La medicina internazionale segna una svolta storica nella definizione della sindrome dell’ovaio policistico. Grazie a un documento di consenso internazionale pubblicato sulla prestigiosa rivista scientifica The Lancet, la condizione non sarà più identificata con l’acronimo Pcos, bensì con la sigla Pmos, che sta per Sindrome Ovarica Poliendocrina Metabolica(Polyendocrine Metabolic Ovarian Syndrome).

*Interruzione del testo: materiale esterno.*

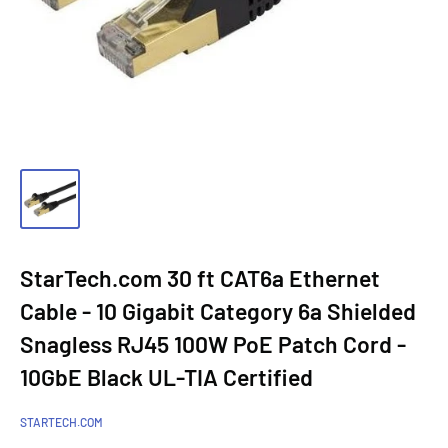
StarTech.com 30 ft CAT6a Ethernet
Cable - 10 Gigabit Category 6a Shielded
Snagless RJ45 100W PoE Patch Cord -
10GbE Black UL-TIA Certified
STARTECH.COM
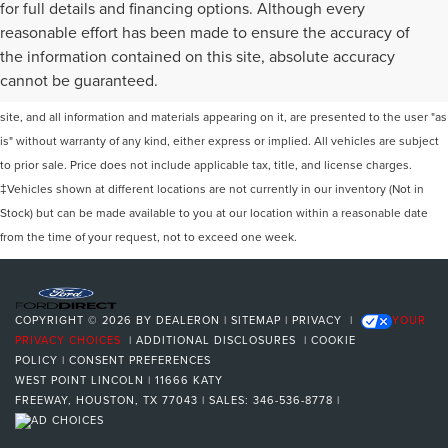
for full details and financing options. Although every
reasonable effort has been made to ensure the accuracy of
the information contained on this site, absolute accuracy
Although every reasonable effort has been made to ensure the accuracy of the
cannot be guaranteed.
information contained on this site, absolute accuracy cannot be guaranteed. This
site, and all information and materials appearing on it, are presented to the user "as
is" without warranty of any kind, either express or implied. All vehicles are subject
to prior sale. Price does not include applicable tax, title, and license charges.
‡Vehicles shown at different locations are not currently in our inventory (Not in
Stock) but can be made available to you at our location within a reasonable date
from the time of your request, not to exceed one week.
COPYRIGHT © 2026
BY
DEALERON
|
SITEMAP
|
PRIVACY
|
YOUR
PRIVACY CHOICES
|
ADDITIONAL DISCLOSURES
|
COOKIE
POLICY
|
CONSENT PREFERENCES
WEST POINT LINCOLN
|
11666 KATY
FREEWAY,
HOUSTON,
TX
77043
| SALES:
346-536-8778
|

Una rivoluzione nell’approccio terapeutico

Questo cambio di nomenclatura rappresenta un passaggio cruciale: sancisce ufficialmente il superamento di una visione puramente ginecologica della patologia, promuovendo un approccio sistemico e multidisciplinare. A sottolinearlo è l’Egoi-Pcos (Experts Group on Inositol in Basic and Clinical Research and on Pcos), una società scientifica internazionale che riunisce 48 tra i massimi esperti, ricercatori, ginecologi ed endocrinologi al mondo.

I membri dell’Egoi-Pcos hanno accolto la novità come un importantissimo traguardo. Il gruppo, infatti, sosteneva da oltre quattro anni la necessità di aggiornare la definizione del disturbo, avendo proposto in passato il termine di Endocrine Metabolic Syndrome (Ems), ritenuto da loro persino più lineare per evitare la frammentazione del quadro fisiopatologico implicita nella parola “polyendocrine”.

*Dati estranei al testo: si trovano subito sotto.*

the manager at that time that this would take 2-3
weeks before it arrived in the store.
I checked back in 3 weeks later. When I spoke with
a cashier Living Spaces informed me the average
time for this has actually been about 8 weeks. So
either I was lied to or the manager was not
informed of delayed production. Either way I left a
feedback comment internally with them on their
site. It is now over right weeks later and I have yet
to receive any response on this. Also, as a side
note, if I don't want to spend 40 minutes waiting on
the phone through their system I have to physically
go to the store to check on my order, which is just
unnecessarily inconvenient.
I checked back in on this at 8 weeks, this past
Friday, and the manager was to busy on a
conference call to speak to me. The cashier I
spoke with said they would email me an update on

Le ricadute cliniche e la gestione della paziente

“Il riconoscimento della componente metabolica all’interno della nuova classificazione internazionale è un traguardo storico”, ha dichiarato Vittorio Unfer, presidente di Egoi-Pcos. “Trova finalmente conferma ciò che portiamo avanti da anni: non siamo di fronte a una problematica limitata all’apparato ovarico, ma a una sindrome endocrino-metabolica sistemica che coinvolge l’intero organismo”.

Mentre la transizione verso la nuova nomenclatura avverrà in modo graduale su scala globale nell’arco dei prossimi tre anni, l’Egoi-Pcos si muove già concretamente sul territorio con un modello di cura orientato al futuro. La società scientifica ha infatti già strutturato:

  • Una rete di centri d’eccellenza in Italia: sono 6 le strutture specialistiche già operative o in via di apertura sul territorio nazionale; tra queste spicca l’ospedale San Camillo di Roma, che si configura come il primo centro pubblico di riferimento.

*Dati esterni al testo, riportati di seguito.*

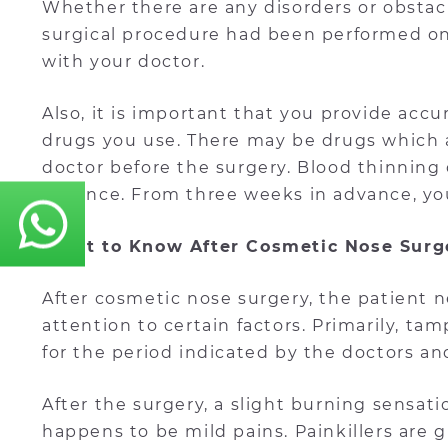
Whether there are any disorders or obstacl
surgical procedure had been performed on 
with your doctor.
Also, it is important that you provide ac
drugs you use. There may be drugs which 
doctor before the surgery. Blood thinning 
advance. From three weeks in advance, yo
What to Know After Cosmetic Nose Surg
After cosmetic nose surgery, the patient
attention to certain factors. Primarily, t
for the period indicated by the doctors a
After the surgery, a slight burning sensat
happens to be mild pains. Painkillers are g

  • Un network internazionale: il progetto unisce realtà cliniche all’avanguardia in paesi come Polonia, Russia, Georgia e Brasile.

  • Un modello terapeutico a lungo termine: l’obiettivo è garantire una presa in carico multidisciplinare della paziente, che non si limiti alla cura del singolo sintomo locale ma che la accompagni durante tutte le fasi della vita.